In short , I always take care of my patient problems before I attend to myself. Of course, someday that will end.

A lot of people have asked me why I haven’t been able to blog about anything lately. That is because my personal problems far outweighed my patient-generated ones.Hilbert, Rosaleen (20031031092915124) 20031231111758465

My father was a family physician and my original inspiration for going into medicine. He developed dementia over the past 3 years and his slow decline necessitated lots of hours spent at my parents’ house, then at the hospital, then at the nursing home, and then finally wrapping up in his death and funeral. All of this has occupied my every conscious and unconscious minute, except for those taking care of patients, since March of 2010. He died on November 23, 2010.  I do miss him, both the competent and funny physician, and the weak, totally dependent but sweet, little old man that he declined to, in the end. I have taken to wearing some of his clothes, and I carry around his wallet, to keep him with me. I am at peace that his little body is in the frozen ground, and he is up in heaven with his brothers, sisters and parents.

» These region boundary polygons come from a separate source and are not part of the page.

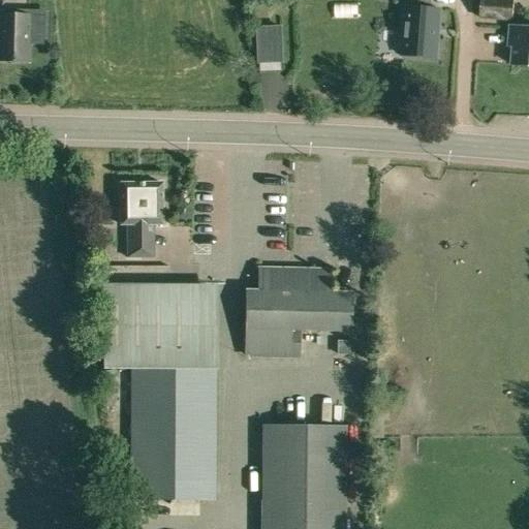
[(393,0),(389,56),(421,59),(425,9),(415,9),(415,0),(393,0)]
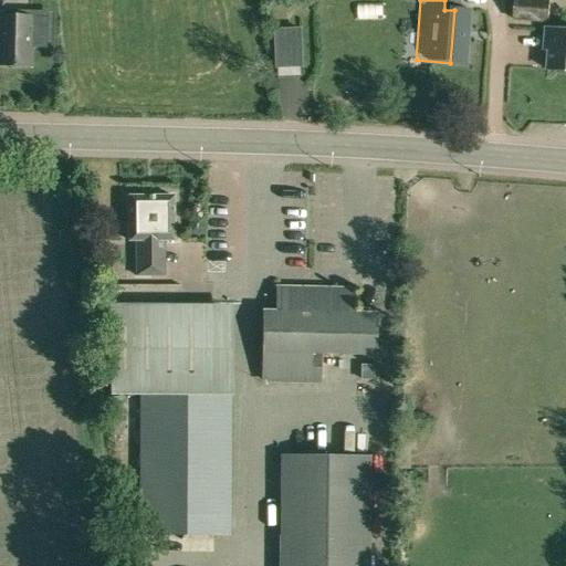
[(515,0),(515,20),(548,22),(549,0),(515,0)]
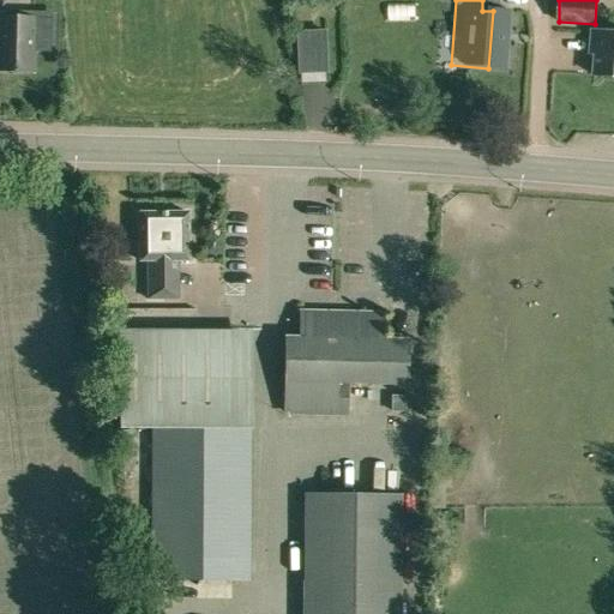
[(0,71),(32,72),(34,19),(0,17),(0,71)]
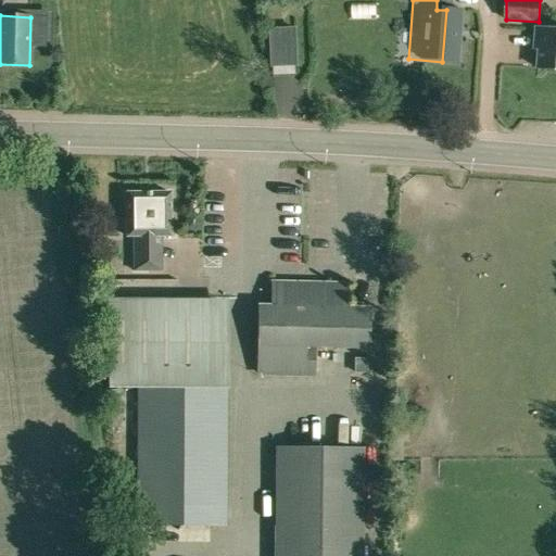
[(298,66),(297,28),(270,28),(272,66),(298,66)]
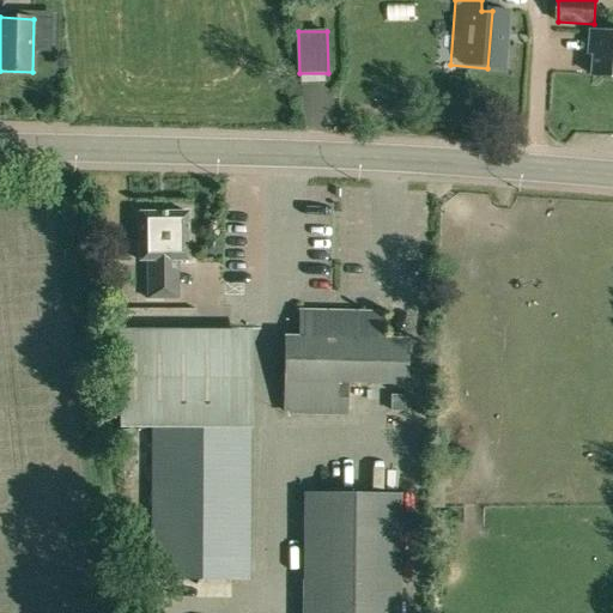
[(612,32),(590,31),(589,47),(595,47),(593,76),(612,76),(612,32)]
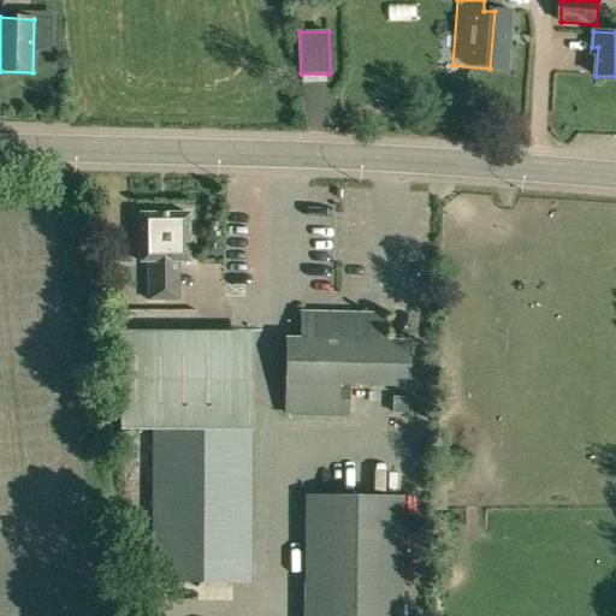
[(72,81),(59,83),(63,102),(76,101),(72,81)]
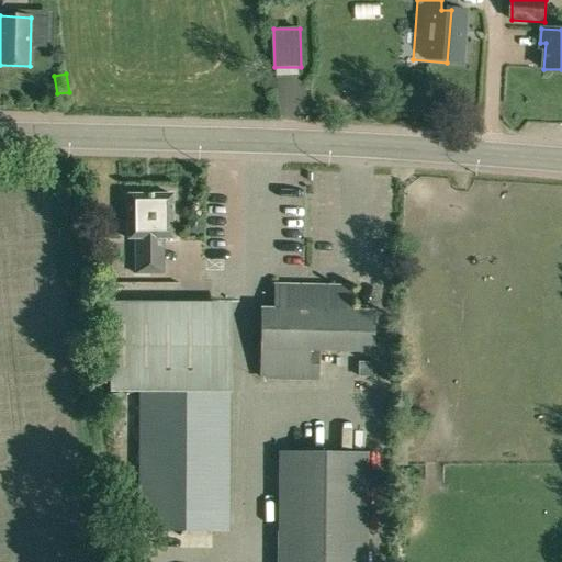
[(267,77),(268,89),(278,89),(277,77),(267,77)]
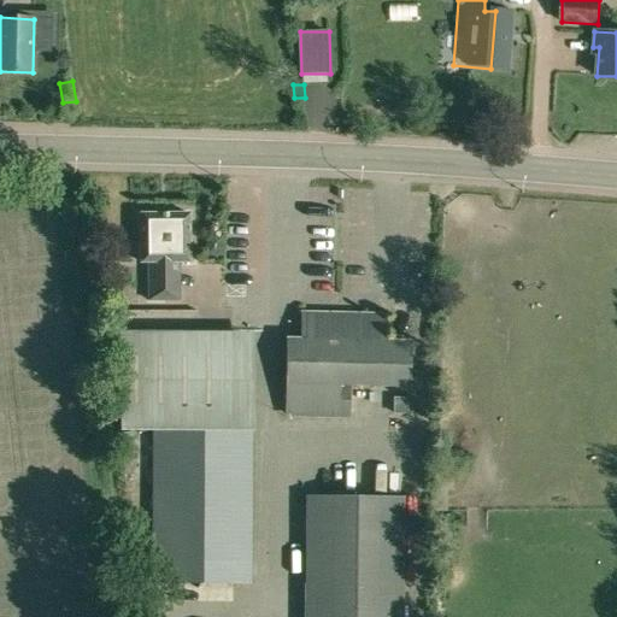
[(147,263),(147,300),(180,300),(180,263),(191,263),(191,212),(140,213),(141,263),(147,263)]
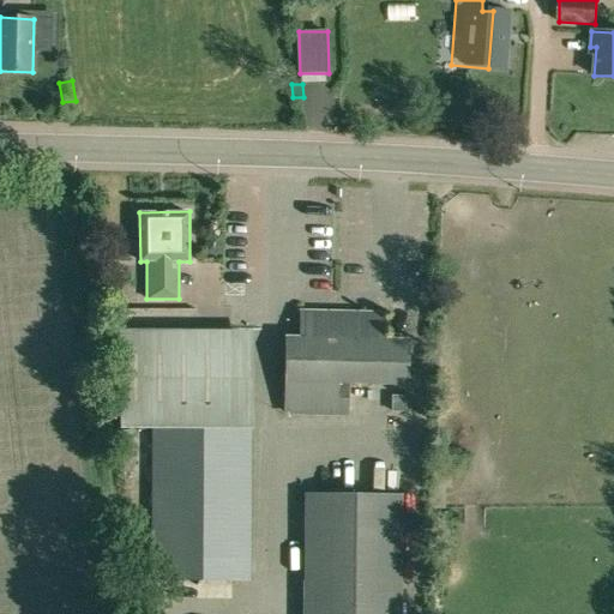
[(283,409),(345,410),(347,381),(405,383),(407,338),(383,337),(383,311),(300,309),(299,336),(284,335),(283,409)]
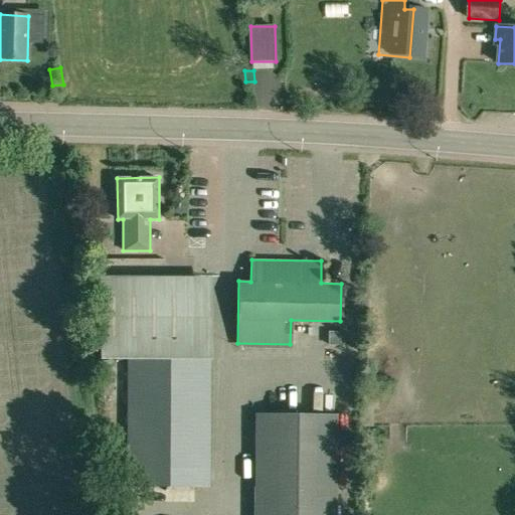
[(99,359),(128,360),(127,486),(208,487),(209,360),(200,360),(200,358),(185,358),(185,278),(99,278),(99,359)]
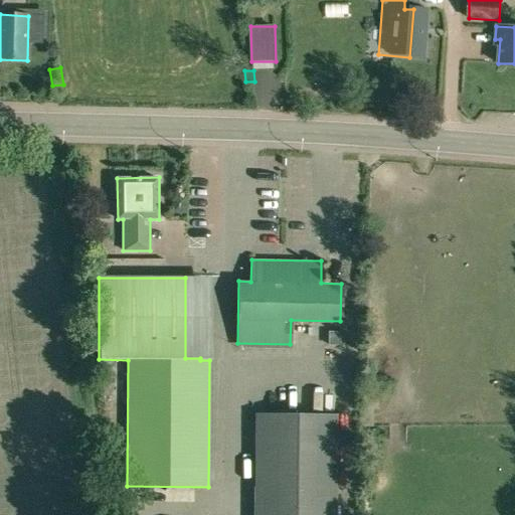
[(339,332),(327,332),(327,345),(339,345),(339,332)]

I was really sick with bronchitis and influenza last week, and I had to miss work for illness for the first time in 10 years. Although I didn’t go to the doctor, my husband, a spine surgeon, nursed me along, brought me ice chips, got me a Z-pack, and generally was supportive for 4 days, although he is annoyed I keep coughing (my staff is annoyed too). Yes, doctors are important, and patients should not suffer even when the doctor is sick. I thank my staff and my new physician assistant Julia Snyder PA-C who helped me during this setback.